— Directions —
Rewrite the lines below, swapping every "Distractible" for "Unstoppable" and keeping everything else the same. Omit the pictures from your answer.

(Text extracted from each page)
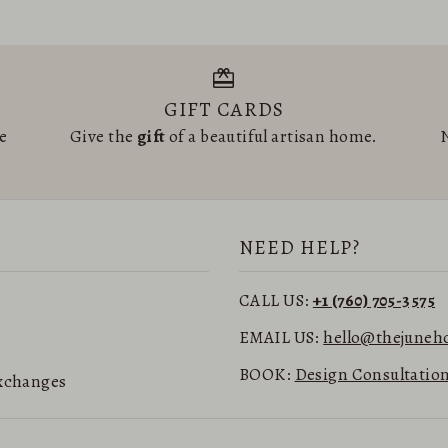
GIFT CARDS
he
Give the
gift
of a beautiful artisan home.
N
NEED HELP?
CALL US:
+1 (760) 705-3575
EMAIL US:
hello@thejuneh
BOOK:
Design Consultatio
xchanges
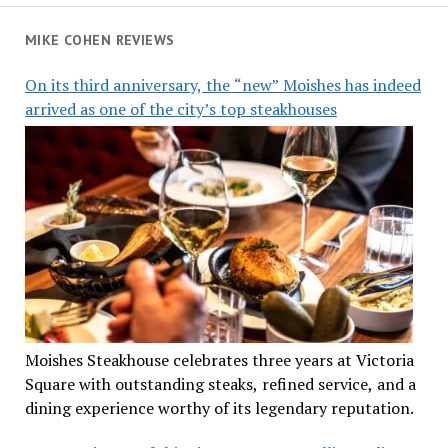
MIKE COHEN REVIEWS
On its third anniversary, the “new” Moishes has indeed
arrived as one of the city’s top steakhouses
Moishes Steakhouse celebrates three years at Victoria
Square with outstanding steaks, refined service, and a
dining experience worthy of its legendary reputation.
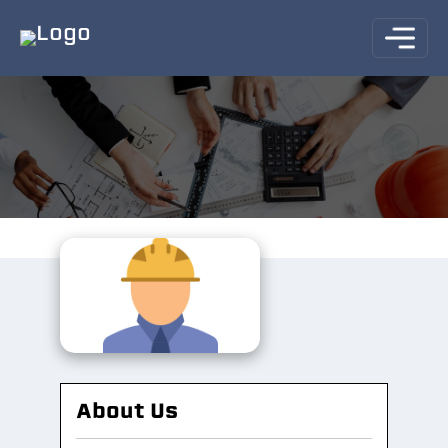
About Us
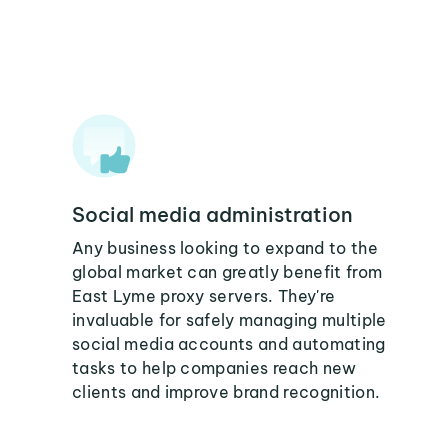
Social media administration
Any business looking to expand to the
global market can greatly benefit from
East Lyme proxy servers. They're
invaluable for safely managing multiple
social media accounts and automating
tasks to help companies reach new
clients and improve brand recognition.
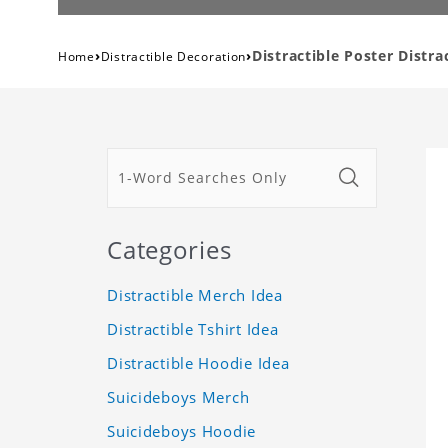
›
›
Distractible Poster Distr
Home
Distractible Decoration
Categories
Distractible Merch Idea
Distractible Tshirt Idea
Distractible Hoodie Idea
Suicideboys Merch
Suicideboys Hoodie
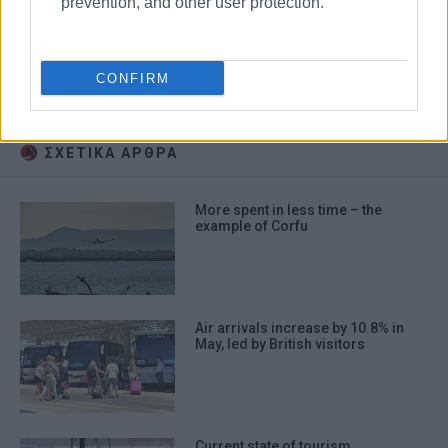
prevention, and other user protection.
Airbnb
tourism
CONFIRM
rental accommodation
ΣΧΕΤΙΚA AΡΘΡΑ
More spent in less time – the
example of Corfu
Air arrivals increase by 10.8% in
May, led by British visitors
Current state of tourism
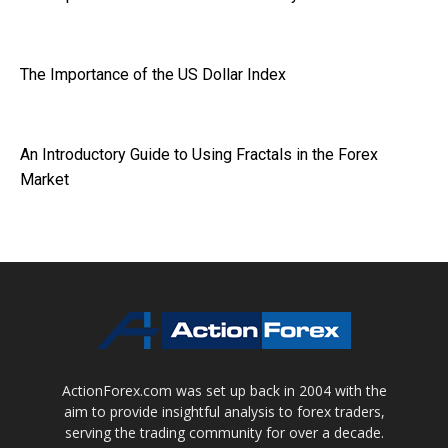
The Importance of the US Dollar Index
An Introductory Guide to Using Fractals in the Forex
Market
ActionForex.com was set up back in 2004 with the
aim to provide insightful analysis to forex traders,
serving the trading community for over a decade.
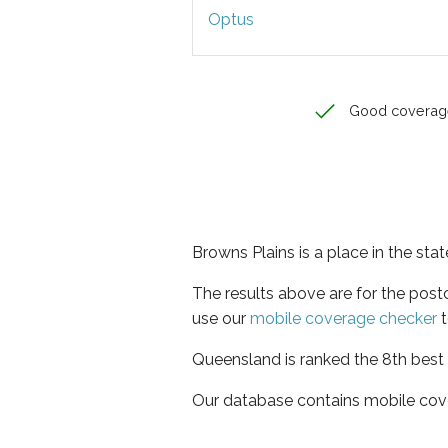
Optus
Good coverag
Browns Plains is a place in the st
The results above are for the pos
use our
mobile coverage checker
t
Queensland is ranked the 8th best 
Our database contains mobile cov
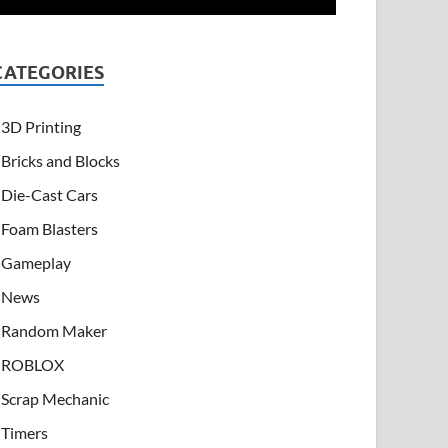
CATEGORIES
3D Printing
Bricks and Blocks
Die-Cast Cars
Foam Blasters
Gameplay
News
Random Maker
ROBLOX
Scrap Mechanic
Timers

— Problem solution —
GIFT CARDS
he
Give the
gift
of a beautiful artisan home.
N
NEED HELP?
CALL US:
+1 (760) 705-3575
EMAIL US:
hello@thejuneh
BOOK:
Design Consultatio
xchanges
MIKE COHEN REVIEWS
On its third anniversary, the “new” Moishes has indeed
arrived as one of the city’s top steakhouses
Moishes Steakhouse celebrates three years at Victoria
Square with outstanding steaks, refined service, and a
dining experience worthy of its legendary reputation.
About Us
Social media administration
Any business looking to expand to the
global market can greatly benefit from
East Lyme proxy servers. They're
invaluable for safely managing multiple
social media accounts and automating
tasks to help companies reach new
clients and improve brand recognition.
›
›
Unstoppable Poster Distr
Home
Unstoppable Decoration
Categories
Unstoppable Merch Idea
Unstoppable Tshirt Idea
Unstoppable Hoodie Idea
Suicideboys Merch
Suicideboys Hoodie
prevention, and other user protection.
Airbnb
tourism
CONFIRM
rental accommodation
ΣΧΕΤΙΚA AΡΘΡΑ
More spent in less time – the
example of Corfu
Air arrivals increase by 10.8% in
May, led by British visitors
Current state of tourism
The Importance of the US Dollar Index
An Introductory Guide to Using Fractals in the Forex
Market
ActionForex.com was set up back in 2004 with the
aim to provide insightful analysis to forex traders,
serving the trading community for over a decade.
Optus
Good coverag
Browns Plains is a place in the st
The results above are for the pos
use our
mobile coverage checker
t
Queensland is ranked the 8th best 
Our database contains mobile cov
CATEGORIES
3D Printing
Bricks and Blocks
Die-Cast Cars
Foam Blasters
Gameplay
News
Random Maker
ROBLOX
Scrap Mechanic
Timers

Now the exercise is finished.